▸ **WORK INSTRUCTIONS**: All of the records shown below need to be copied with no differences.

Data excerpts:
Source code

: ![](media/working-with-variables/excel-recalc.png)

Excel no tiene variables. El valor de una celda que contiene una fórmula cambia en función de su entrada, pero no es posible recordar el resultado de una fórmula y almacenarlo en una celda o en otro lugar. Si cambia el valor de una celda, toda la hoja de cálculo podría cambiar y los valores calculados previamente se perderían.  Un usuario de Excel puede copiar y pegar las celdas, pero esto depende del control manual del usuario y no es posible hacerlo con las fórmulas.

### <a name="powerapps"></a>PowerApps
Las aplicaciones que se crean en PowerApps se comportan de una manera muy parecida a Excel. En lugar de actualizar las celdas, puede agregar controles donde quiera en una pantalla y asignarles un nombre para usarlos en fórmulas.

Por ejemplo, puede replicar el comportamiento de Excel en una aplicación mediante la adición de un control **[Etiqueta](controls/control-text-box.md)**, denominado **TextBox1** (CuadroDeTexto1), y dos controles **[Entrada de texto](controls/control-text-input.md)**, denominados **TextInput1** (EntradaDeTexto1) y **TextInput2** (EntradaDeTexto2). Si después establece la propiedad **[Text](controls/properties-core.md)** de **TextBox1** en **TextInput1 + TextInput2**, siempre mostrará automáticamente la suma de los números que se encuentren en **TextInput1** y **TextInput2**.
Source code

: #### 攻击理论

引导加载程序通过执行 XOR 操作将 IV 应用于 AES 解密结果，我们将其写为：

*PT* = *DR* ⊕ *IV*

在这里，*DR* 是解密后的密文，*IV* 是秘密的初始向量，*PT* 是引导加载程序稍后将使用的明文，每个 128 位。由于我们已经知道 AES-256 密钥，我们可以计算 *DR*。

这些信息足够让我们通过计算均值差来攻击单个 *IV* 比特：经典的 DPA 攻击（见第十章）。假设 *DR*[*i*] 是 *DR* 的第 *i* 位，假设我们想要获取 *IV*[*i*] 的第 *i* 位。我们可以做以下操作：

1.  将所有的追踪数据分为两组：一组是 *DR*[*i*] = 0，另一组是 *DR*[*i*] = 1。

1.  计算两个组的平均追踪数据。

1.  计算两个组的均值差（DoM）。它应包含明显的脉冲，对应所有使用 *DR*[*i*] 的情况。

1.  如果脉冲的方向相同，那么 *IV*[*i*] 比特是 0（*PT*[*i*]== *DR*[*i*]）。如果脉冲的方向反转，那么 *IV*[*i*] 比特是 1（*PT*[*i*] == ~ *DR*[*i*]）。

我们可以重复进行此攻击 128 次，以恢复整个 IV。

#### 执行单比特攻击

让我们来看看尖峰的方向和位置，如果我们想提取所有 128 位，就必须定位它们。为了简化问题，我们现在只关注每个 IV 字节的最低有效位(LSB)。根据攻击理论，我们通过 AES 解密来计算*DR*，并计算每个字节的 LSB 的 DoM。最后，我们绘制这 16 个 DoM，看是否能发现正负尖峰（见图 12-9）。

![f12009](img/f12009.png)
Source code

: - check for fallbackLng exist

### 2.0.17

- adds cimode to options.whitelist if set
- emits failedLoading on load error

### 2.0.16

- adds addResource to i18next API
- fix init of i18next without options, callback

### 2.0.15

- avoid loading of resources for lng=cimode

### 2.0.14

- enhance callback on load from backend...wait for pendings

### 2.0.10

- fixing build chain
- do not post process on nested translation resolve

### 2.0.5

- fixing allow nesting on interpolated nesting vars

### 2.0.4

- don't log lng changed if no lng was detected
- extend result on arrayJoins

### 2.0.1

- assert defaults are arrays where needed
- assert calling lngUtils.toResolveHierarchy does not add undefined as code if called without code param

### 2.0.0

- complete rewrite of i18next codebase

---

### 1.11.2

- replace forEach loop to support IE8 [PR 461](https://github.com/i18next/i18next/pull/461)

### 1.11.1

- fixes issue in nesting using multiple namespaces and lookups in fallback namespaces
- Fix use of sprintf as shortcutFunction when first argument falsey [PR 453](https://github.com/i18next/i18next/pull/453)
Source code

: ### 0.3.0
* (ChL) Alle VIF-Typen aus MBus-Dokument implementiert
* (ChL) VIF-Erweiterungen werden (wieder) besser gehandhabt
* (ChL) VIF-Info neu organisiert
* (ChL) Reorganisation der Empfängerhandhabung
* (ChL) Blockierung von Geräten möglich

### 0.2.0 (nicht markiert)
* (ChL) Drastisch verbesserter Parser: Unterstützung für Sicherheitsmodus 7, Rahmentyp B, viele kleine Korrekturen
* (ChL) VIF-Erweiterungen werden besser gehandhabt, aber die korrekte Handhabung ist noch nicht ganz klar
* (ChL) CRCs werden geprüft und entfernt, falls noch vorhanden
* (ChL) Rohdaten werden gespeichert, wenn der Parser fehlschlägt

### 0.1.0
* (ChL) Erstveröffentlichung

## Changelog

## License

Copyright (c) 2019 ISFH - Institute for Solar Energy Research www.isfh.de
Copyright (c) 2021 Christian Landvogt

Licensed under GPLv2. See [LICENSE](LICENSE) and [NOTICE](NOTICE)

▸ **COMPLETED EXERCISE**:
Source code

: ![](media/working-with-variables/excel-recalc.png)

Excel no tiene variables. El valor de una celda que contiene una fórmula cambia en función de su entrada, pero no es posible recordar el resultado de una fórmula y almacenarlo en una celda o en otro lugar. Si cambia el valor de una celda, toda la hoja de cálculo podría cambiar y los valores calculados previamente se perderían.  Un usuario de Excel puede copiar y pegar las celdas, pero esto depende del control manual del usuario y no es posible hacerlo con las fórmulas.

### <a name="powerapps"></a>PowerApps
Las aplicaciones que se crean en PowerApps se comportan de una manera muy parecida a Excel. En lugar de actualizar las celdas, puede agregar controles donde quiera en una pantalla y asignarles un nombre para usarlos en fórmulas.

Por ejemplo, puede replicar el comportamiento de Excel en una aplicación mediante la adición de un control **[Etiqueta](controls/control-text-box.md)**, denominado **TextBox1** (CuadroDeTexto1), y dos controles **[Entrada de texto](controls/control-text-input.md)**, denominados **TextInput1** (EntradaDeTexto1) y **TextInput2** (EntradaDeTexto2). Si después establece la propiedad **[Text](controls/properties-core.md)** de **TextBox1** en **TextInput1 + TextInput2**, siempre mostrará automáticamente la suma de los números que se encuentren en **TextInput1** y **TextInput2**.
Source code

: #### 攻击理论

引导加载程序通过执行 XOR 操作将 IV 应用于 AES 解密结果，我们将其写为：

*PT* = *DR* ⊕ *IV*

在这里，*DR* 是解密后的密文，*IV* 是秘密的初始向量，*PT* 是引导加载程序稍后将使用的明文，每个 128 位。由于我们已经知道 AES-256 密钥，我们可以计算 *DR*。

这些信息足够让我们通过计算均值差来攻击单个 *IV* 比特：经典的 DPA 攻击（见第十章）。假设 *DR*[*i*] 是 *DR* 的第 *i* 位，假设我们想要获取 *IV*[*i*] 的第 *i* 位。我们可以做以下操作：

1.  将所有的追踪数据分为两组：一组是 *DR*[*i*] = 0，另一组是 *DR*[*i*] = 1。

1.  计算两个组的平均追踪数据。

1.  计算两个组的均值差（DoM）。它应包含明显的脉冲，对应所有使用 *DR*[*i*] 的情况。

1.  如果脉冲的方向相同，那么 *IV*[*i*] 比特是 0（*PT*[*i*]== *DR*[*i*]）。如果脉冲的方向反转，那么 *IV*[*i*] 比特是 1（*PT*[*i*] == ~ *DR*[*i*]）。

我们可以重复进行此攻击 128 次，以恢复整个 IV。

#### 执行单比特攻击

让我们来看看尖峰的方向和位置，如果我们想提取所有 128 位，就必须定位它们。为了简化问题，我们现在只关注每个 IV 字节的最低有效位(LSB)。根据攻击理论，我们通过 AES 解密来计算*DR*，并计算每个字节的 LSB 的 DoM。最后，我们绘制这 16 个 DoM，看是否能发现正负尖峰（见图 12-9）。

![f12009](img/f12009.png)
Source code

: - check for fallbackLng exist

### 2.0.17

- adds cimode to options.whitelist if set
- emits failedLoading on load error

### 2.0.16

- adds addResource to i18next API
- fix init of i18next without options, callback

### 2.0.15

- avoid loading of resources for lng=cimode

### 2.0.14

- enhance callback on load from backend...wait for pendings

### 2.0.10

- fixing build chain
- do not post process on nested translation resolve

### 2.0.5

- fixing allow nesting on interpolated nesting vars

### 2.0.4

- don't log lng changed if no lng was detected
- extend result on arrayJoins

### 2.0.1

- assert defaults are arrays where needed
- assert calling lngUtils.toResolveHierarchy does not add undefined as code if called without code param

### 2.0.0

- complete rewrite of i18next codebase

---

### 1.11.2

- replace forEach loop to support IE8 [PR 461](https://github.com/i18next/i18next/pull/461)

### 1.11.1

- fixes issue in nesting using multiple namespaces and lookups in fallback namespaces
- Fix use of sprintf as shortcutFunction when first argument falsey [PR 453](https://github.com/i18next/i18next/pull/453)
Source code

: ### 0.3.0
* (ChL) Alle VIF-Typen aus MBus-Dokument implementiert
* (ChL) VIF-Erweiterungen werden (wieder) besser gehandhabt
* (ChL) VIF-Info neu organisiert
* (ChL) Reorganisation der Empfängerhandhabung
* (ChL) Blockierung von Geräten möglich

### 0.2.0 (nicht markiert)
* (ChL) Drastisch verbesserter Parser: Unterstützung für Sicherheitsmodus 7, Rahmentyp B, viele kleine Korrekturen
* (ChL) VIF-Erweiterungen werden besser gehandhabt, aber die korrekte Handhabung ist noch nicht ganz klar
* (ChL) CRCs werden geprüft und entfernt, falls noch vorhanden
* (ChL) Rohdaten werden gespeichert, wenn der Parser fehlschlägt

### 0.1.0
* (ChL) Erstveröffentlichung

## Changelog

## License

Copyright (c) 2019 ISFH - Institute for Solar Energy Research www.isfh.de
Copyright (c) 2021 Christian Landvogt

Licensed under GPLv2. See [LICENSE](LICENSE) and [NOTICE](NOTICE)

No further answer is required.